A spokesperson for NSW Police Minister Stuart Ayres said including data security in the requirements of current security legislation would be a "significant policy decision", and would be considered as part of the next, unscheduled statutory review of the Act.
Members of the local infosec industry were unconvinced the proposal was either necessary or destined for success.
Ty Miller, director of infosec firm Threat Intelligence, said he would support a licensing scheme for infosec professionals making recommendations on physical security control - such as access to data centres, physical social engineering, and CCTV.
“I think if you’re making recommendations on physical security then it does make sense that you might need a license, if that’s what the requirements are at the moment,” Miller said.
But he was opposed to licenses and background checks being required for general IT security firms on the basis of their access to sensitive data.
“If security professionals require a license because they have access to highly sensitive data and can affect the security of that data, are we then going to force [internal] system and database admins to become licensed?" he said.
"Because they too have access to highly sensitive data and have the potential to design and implement insecure systems that are vulnerable to attacks.”
Miller said dodgy and inexperienced security operators were already partially being dealt with by infosec certification not-for-profit CREST Australia, which started as a UK initiative and was brought to Australia by the Government several years ago.
It provides a standard for infosec testing and offers three levels of certification.

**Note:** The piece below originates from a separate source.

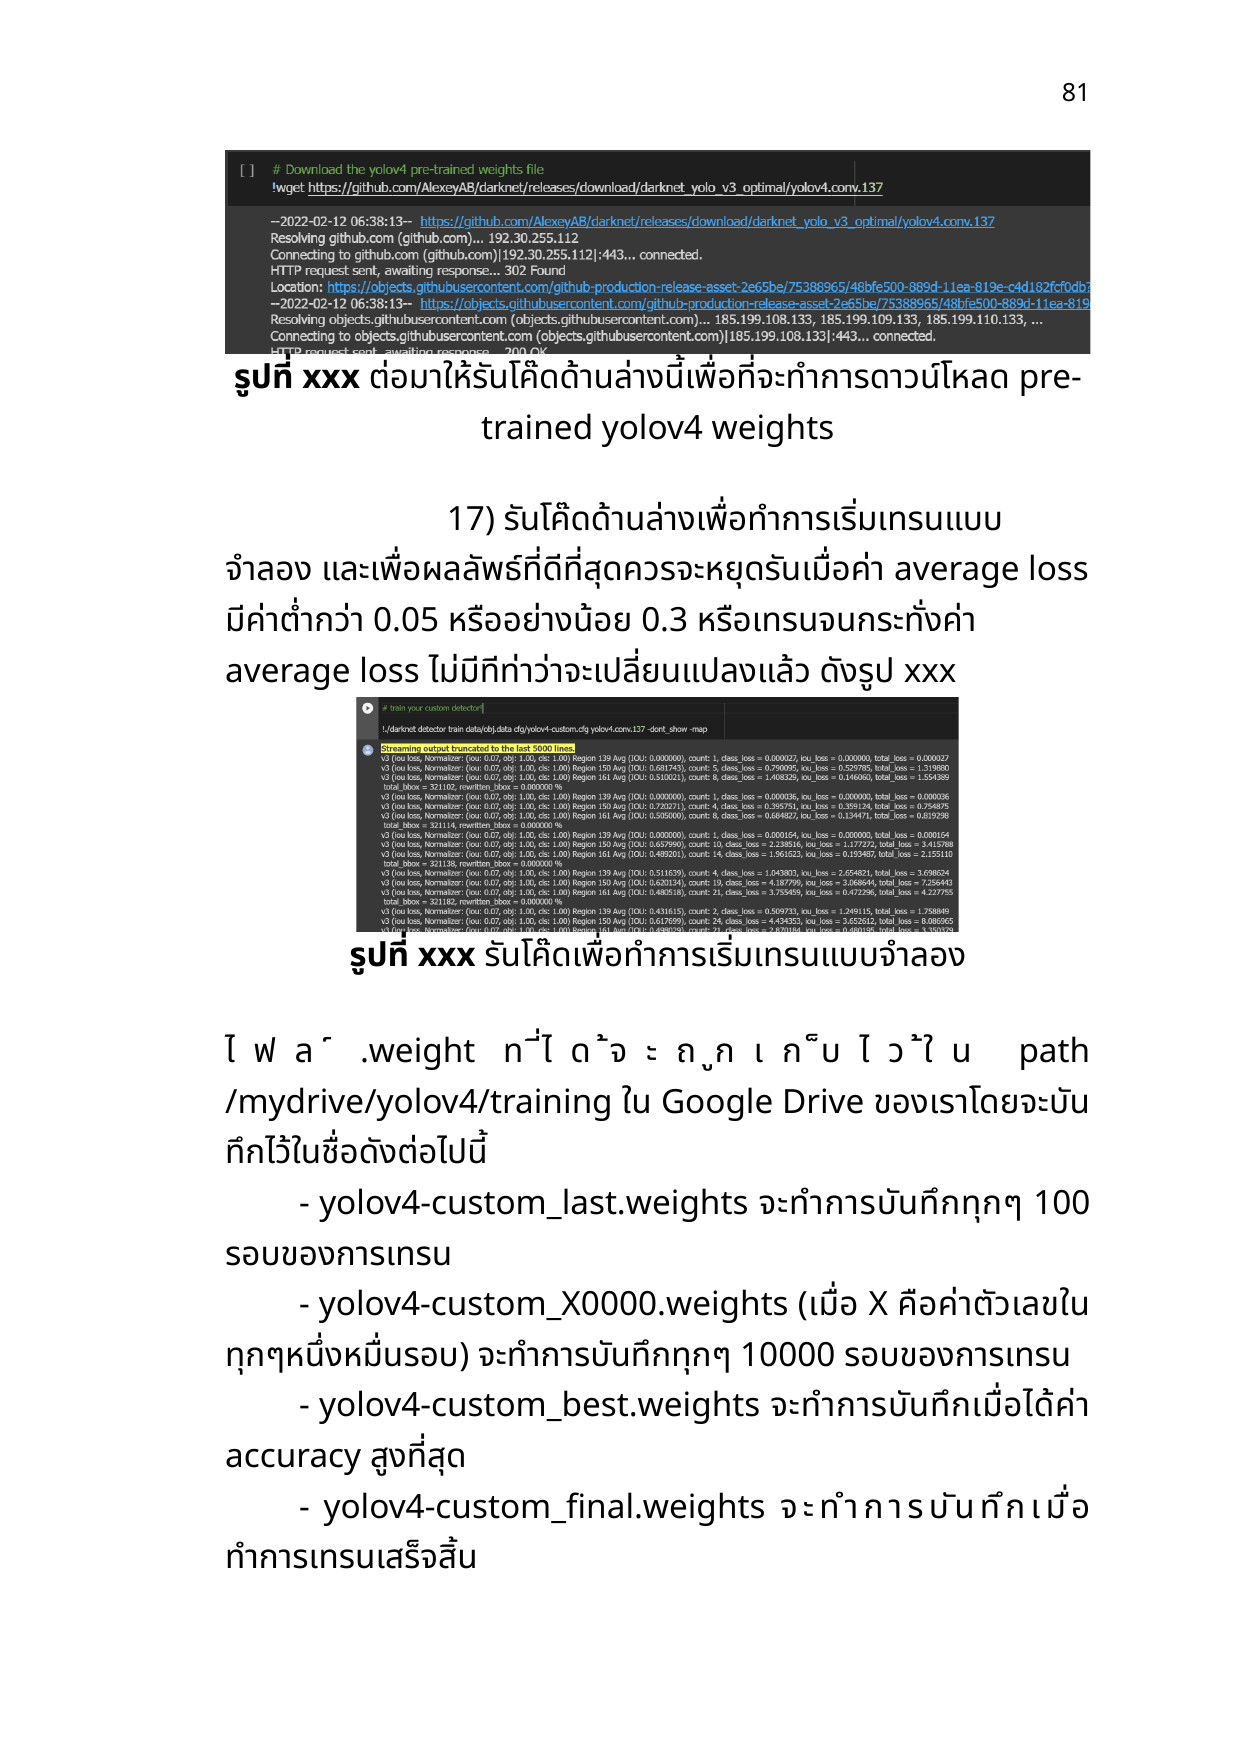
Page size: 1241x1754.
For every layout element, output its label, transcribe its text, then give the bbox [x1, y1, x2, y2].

Miller, a member of the body’s technology establishment team and one of the writers of the certification exams, said the organisation existed to give customers peace of mind as to the competencies of their chosen IT security provider.
CREST Australia currently counts 17 approved infosec firms and hopes to eventually become the default standard in Australia.
Chris Gatford, founder of pen testing firm HackLabs and member of the CREST board, said efforts to license infosec professionals had failed in other countries and were “ridiculous”.
“The industry regulates itself. Maybe it’s worth having the discussion, but I think there are already things in place to assure that IT security consulting companies and practitioners in our industry are doing the right thing,” he said.
“And those are state government panels like NSW 2020 [approved supplier panel], organisations like CREST - and if consumers are concerned about the organisation performing security testing, I highly advise they check the company’s references with AusCERT and CERT Australia.”
He said moves to regulate IT security firms would only serve to constrain an industry already struggling with finding the right skills to fill their teams, and make it more difficult and expensive for organisations to get security testing.
“Licensing these people doesn’t actually mean more work will get done. We have a shortage of skills in the industry and we have a shortage of buyers,” Gatford said.
“You’re going to limit the already-limited pool of resources. Many pen testers won’t want to get licensed to perform this type of work, they’re very privacy and security conscious - putting us all in a database is crazy talk.”